Excerpt:
::::

That is, adding dead code should not change the behavior of the
program – the code guarded by () should be able to have
any amount of junk without breaking the program, since it does not
actually execute.

Does this seem like a clearer wording of the intended semantics?

From: "Geoff Berry via llvm-dev" <llvm-dev@lists.llvm.org>
To: "llvm-dev" <llvm-dev@lists.llvm.org>
Sent: Thursday, August 25, 2016 2:23:01 PM
Subject: [llvm-dev] invariant.load metadata semantics

I'm working on enhancing EarlyCSE to use MemorySSA and have come
across the following issue due to differences in EarlyCSE and
MemorySSA's handling of !invariant.load. EarlyCSE will *not*
currently optimize the following code by replacing %x2 with %x and
removing the second load:

> B1:

> %x = load %p

> clobber()

> ...

> B2: // dominated by B1

> %x2 = load %p !invariant.load

Sanjoy (who added the !invariant.load support to EarlyCSE) and I
discussed this, and I believe we are both in agreement that this
optimization should be legal. I'd like to make sure there is
agreement on this and possibly clarify the LangRef wording on
!invariant.load to make the legality of this transformation more
clear.

Sanjoy suggested the following:

> Instead of "The existence of the !invariant.load metadata on the
> instruction tells the optimizer and code generator that the address
> operand to this load points to memory which can be assumed
> unchanged." we say "It is undefined behavior to invariant_load from
> a location that has been changed since it became dereferenceable".

::::

What to work on:
Return the invariant.load excerpt, word for word, from "That is, adding" to "the intended semantics?". The data after this excerpt play no part in any task.

Given information:
::::

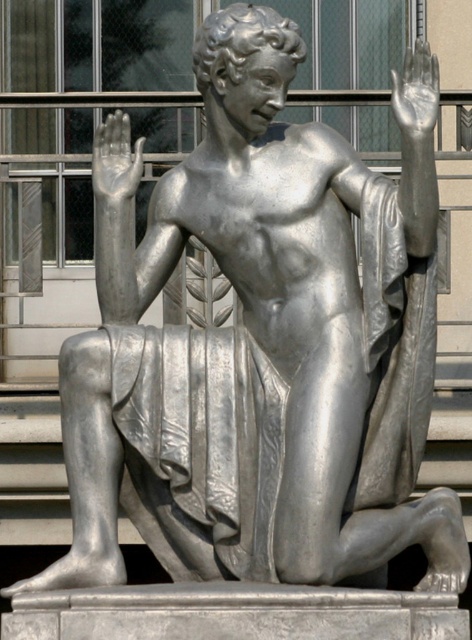
Is silver metallic hand at upper left closer to camera compared to metallic silver hand at upper right?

::::

Task output:
That is, adding dead code should not change the behavior of the
program – the code guarded by () should be able to have
any amount of junk without breaking the program, since it does not
actually execute.

Does this seem like a clearer wording of the intended semantics?